Task statement >> Reproduce word for word the stretch of the passage on God's sovereignty and omniscience from "Yes, while this" through "to our God!".

Quoted passage >>
┄┄┄┄┄┄┄┄┄┄┄┄┄┄┄┄┄┄┄┄

Yes, while this divine pronouncement may have sounded profoundly ridiculous to Sarai, she still had to learn that great fact that we need to learn and relearn and learn again, throughout our lifelong journey too! And this great spiritual truth is that our God is always SOVEREIGN in everything!

Furthermore, Sarai also had to learn that our Triune God is all-knowing; meaning that our God is OMNISCIENT in everything.

2

Before God tests Abraham’s faith in such a tremendous, some might even say, “stupendous” way—God, our Heavenly Father, knew exactly what the outcome of that day’s events was going to be ahead of time. For nothing, and I mean absolutely nothing, ever came or comes as a surprise to our God!

Secondly, God did not just know what he was going to do ahead of time! He also knew that Abraham would pass this test superbly with flying colors, when the test would be given to him!

And don’t we remember Jesus exercising this same kind of omniscience with respect to the challenges, or tests, that he sometimes placed before his disciples?

In John 6, we are told how Jesus challenged his 12 disciples to feed the hungry multitudes one day—over 5000 men in addition to many women and children.

┄┄┄┄┄┄┄┄┄┄┄┄┄┄┄┄┄┄┄┄

Record set >>
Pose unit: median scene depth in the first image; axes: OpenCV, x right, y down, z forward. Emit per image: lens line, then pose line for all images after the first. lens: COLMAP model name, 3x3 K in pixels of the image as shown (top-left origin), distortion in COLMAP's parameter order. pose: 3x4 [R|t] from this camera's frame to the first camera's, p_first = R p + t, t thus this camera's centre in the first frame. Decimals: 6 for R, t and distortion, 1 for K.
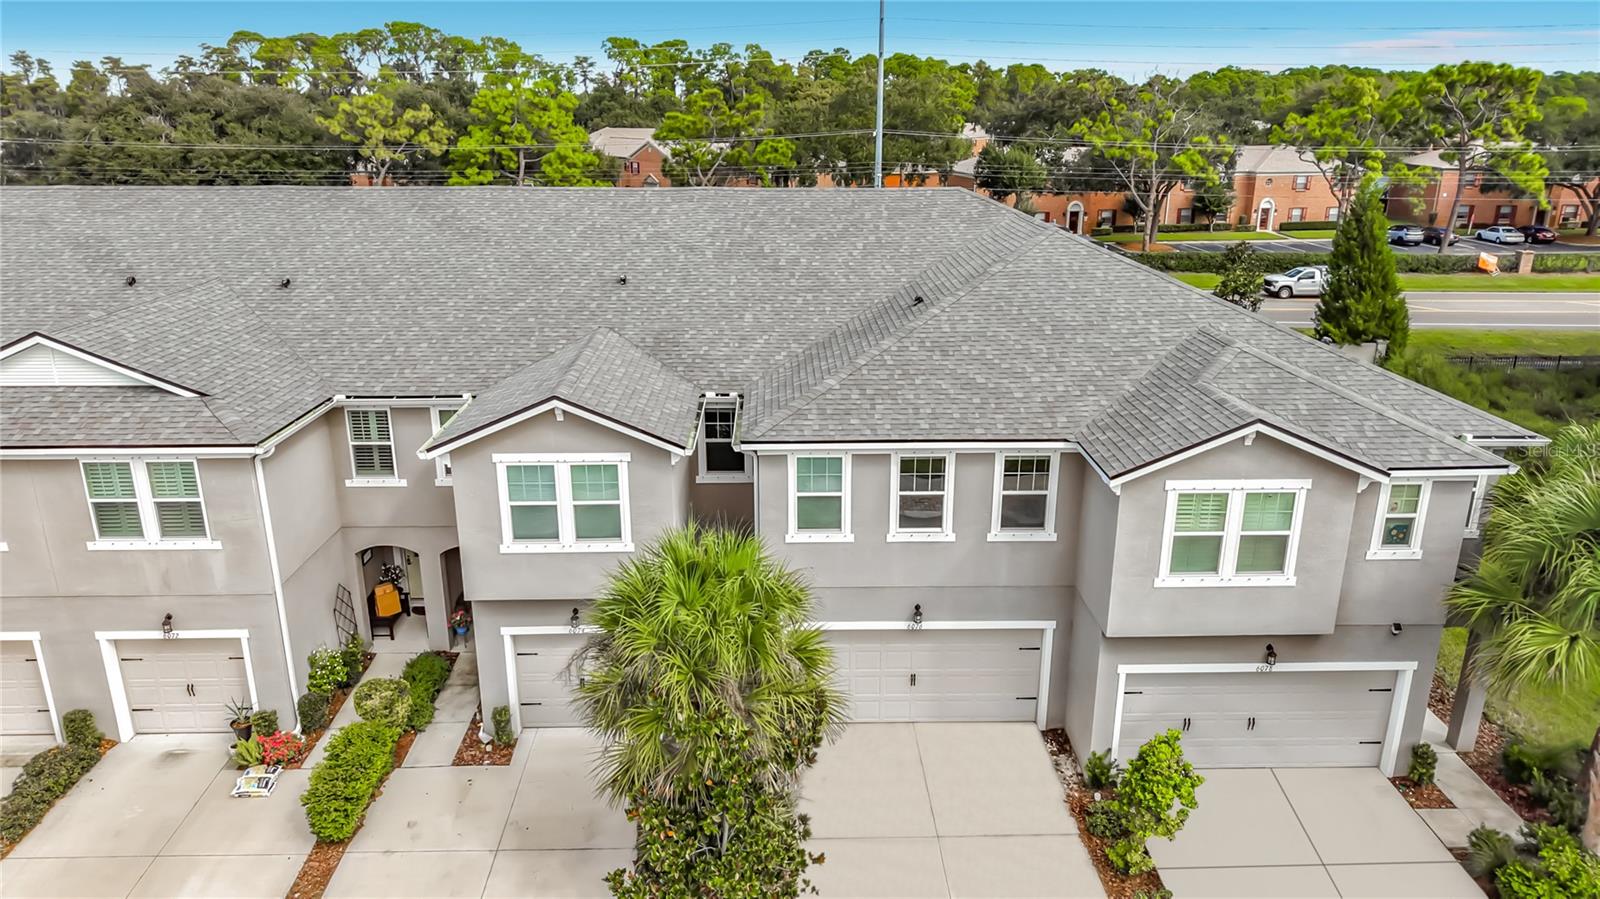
lens RADIAL K [[1037.8, 0, 818.4], [0, 1037.8, 446.7], [0, 0, 1]] dist [-0.001081, -0.000981]
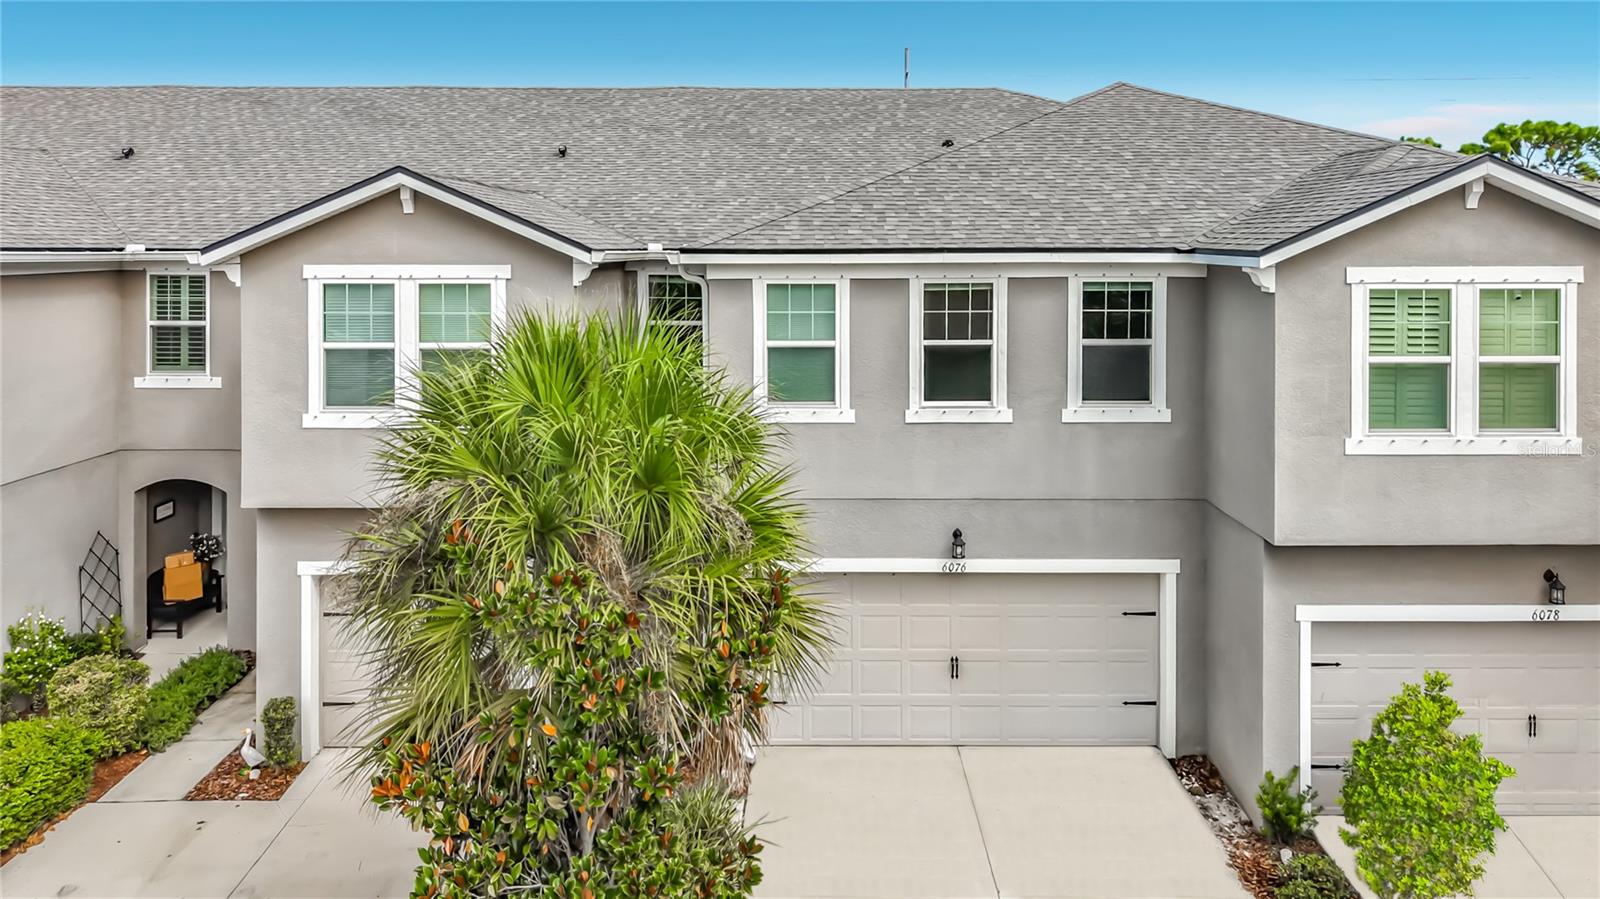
lens RADIAL K [[1062.7, 0, 833.0], [0, 1062.7, 299.1], [0, 0, 1]] dist [-0.009612, 0.002456]
pose [[0.999789, -0.002695, -0.020378, 0.033074], [-0.003437, 0.955497, -0.294980, 0.206368], [0.020266, 0.294988, 0.955286, 0.335625]]
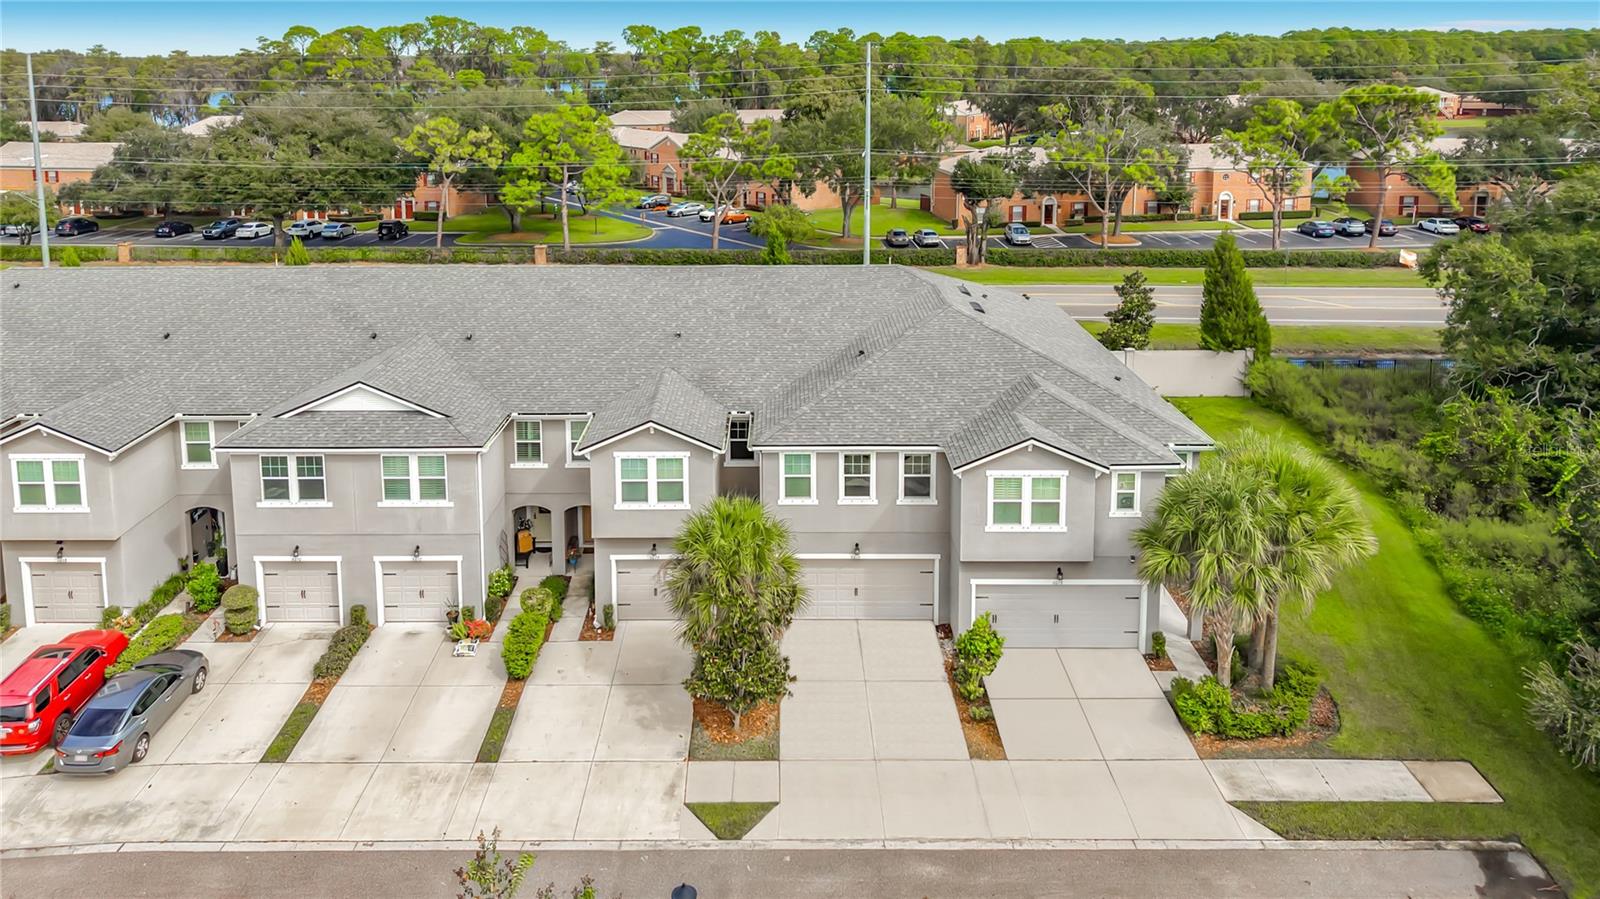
lens RADIAL K [[1221.8, 0, 792.0], [0, 1221.8, 190.3], [0, 0, 1]] dist [0.010594, -0.005594]
pose [[0.999321, -0.002987, -0.036729, 0.064475], [-0.003094, 0.986389, -0.164399, -0.084432], [0.036720, 0.164401, 0.985710, -1.034159]]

┄┄┄┄┄┄┄┄┄┄┄┄┄┄┄┄┄┄┄┄

Answer space >>
Yes, while this divine pronouncement may have sounded profoundly ridiculous to Sarai, she still had to learn that great fact that we need to learn and relearn and learn again, throughout our lifelong journey too! And this great spiritual truth is that our God is always SOVEREIGN in everything!

Furthermore, Sarai also had to learn that our Triune God is all-knowing; meaning that our God is OMNISCIENT in everything.

2

Before God tests Abraham’s faith in such a tremendous, some might even say, “stupendous” way—God, our Heavenly Father, knew exactly what the outcome of that day’s events was going to be ahead of time. For nothing, and I mean absolutely nothing, ever came or comes as a surprise to our God!